* Given entries
+ + + + + + +

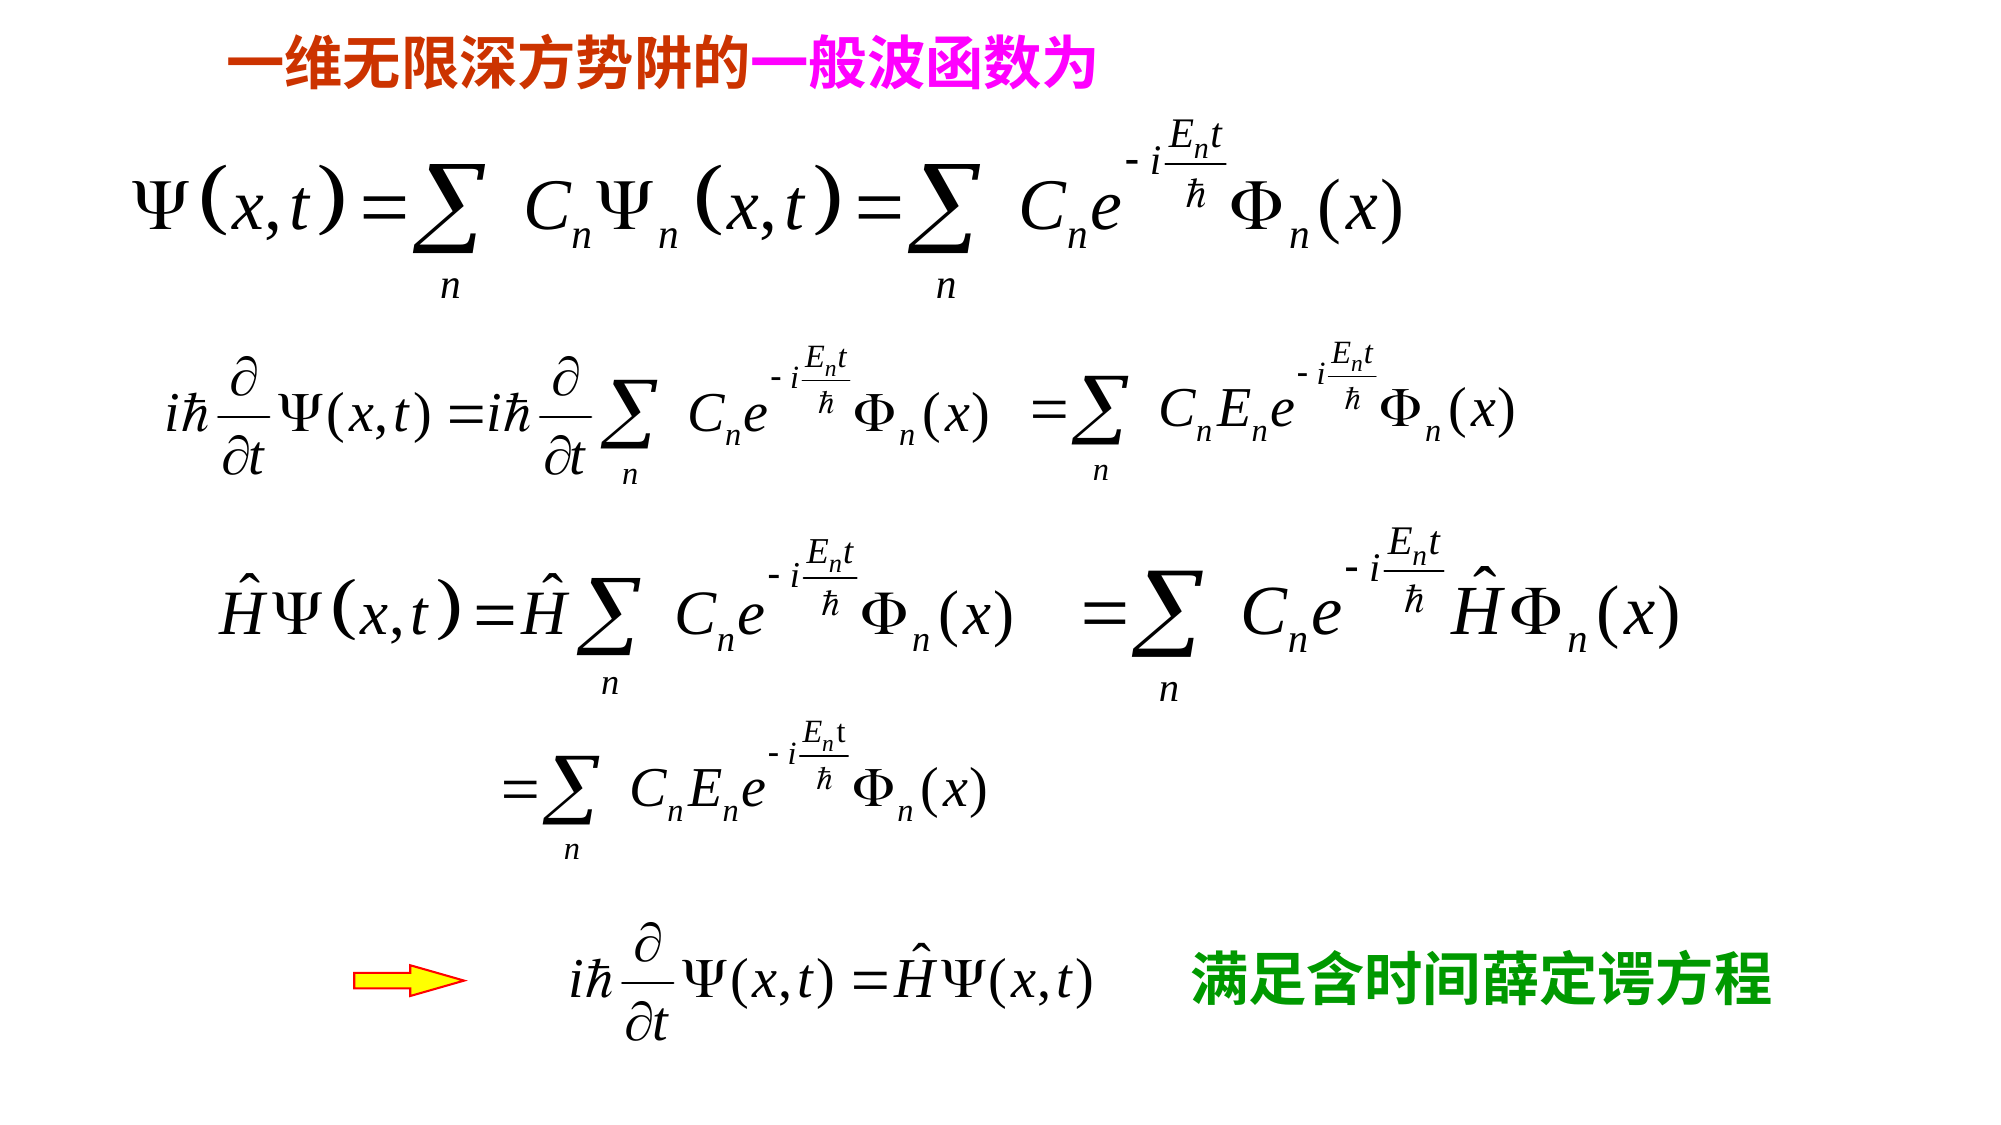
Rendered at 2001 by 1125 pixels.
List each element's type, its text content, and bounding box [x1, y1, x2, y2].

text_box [158, 332, 1001, 497]
text_box 满足含时间薛定谔方程 [1175, 935, 1788, 1020]
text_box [1019, 328, 1525, 493]
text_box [121, 102, 1416, 315]
text_box 一维无限深方势阱的一般波函数为 [211, 19, 1125, 102]
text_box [490, 708, 1000, 873]
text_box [1066, 511, 1693, 717]
text_box [354, 965, 465, 997]
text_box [208, 524, 1028, 709]
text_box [561, 908, 1105, 1054]
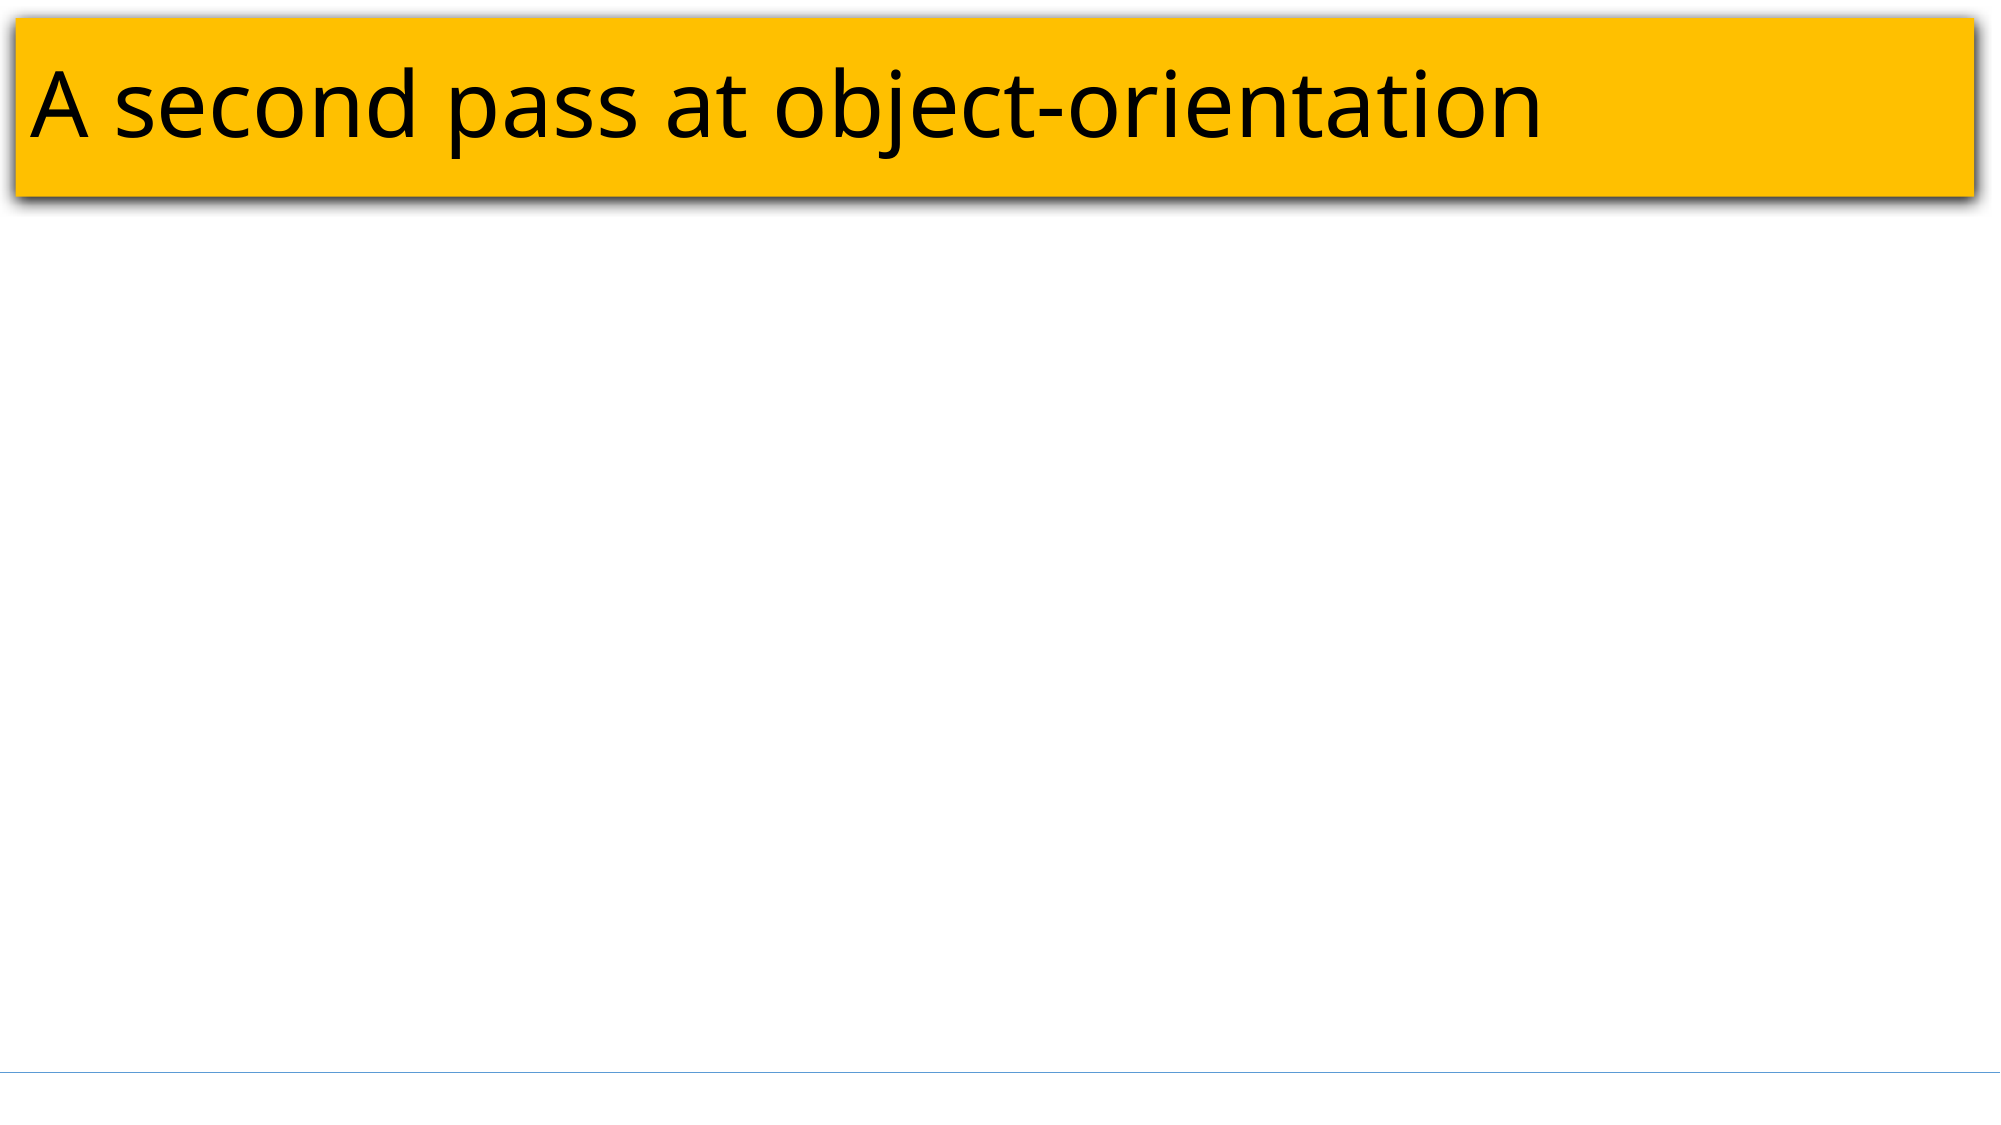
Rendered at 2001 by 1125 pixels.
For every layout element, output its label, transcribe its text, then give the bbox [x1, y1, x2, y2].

title A second pass at object-orientation [15, 18, 1975, 197]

+ + + + + + +

* Activity
From the line containing "text_box [208, 524, 1028, 709]" to the final line above, both included, transcribe every line exactly and leave all pictures out.

* Response to the task
text_box [208, 524, 1028, 709]
text_box [561, 908, 1105, 1054]
Rendered at 2001 by 1125 pixels.
For every layout element, output its label, transcribe its text, then give the bbox [x1, y1, x2, y2].

title A second pass at object-orientation [15, 18, 1975, 197]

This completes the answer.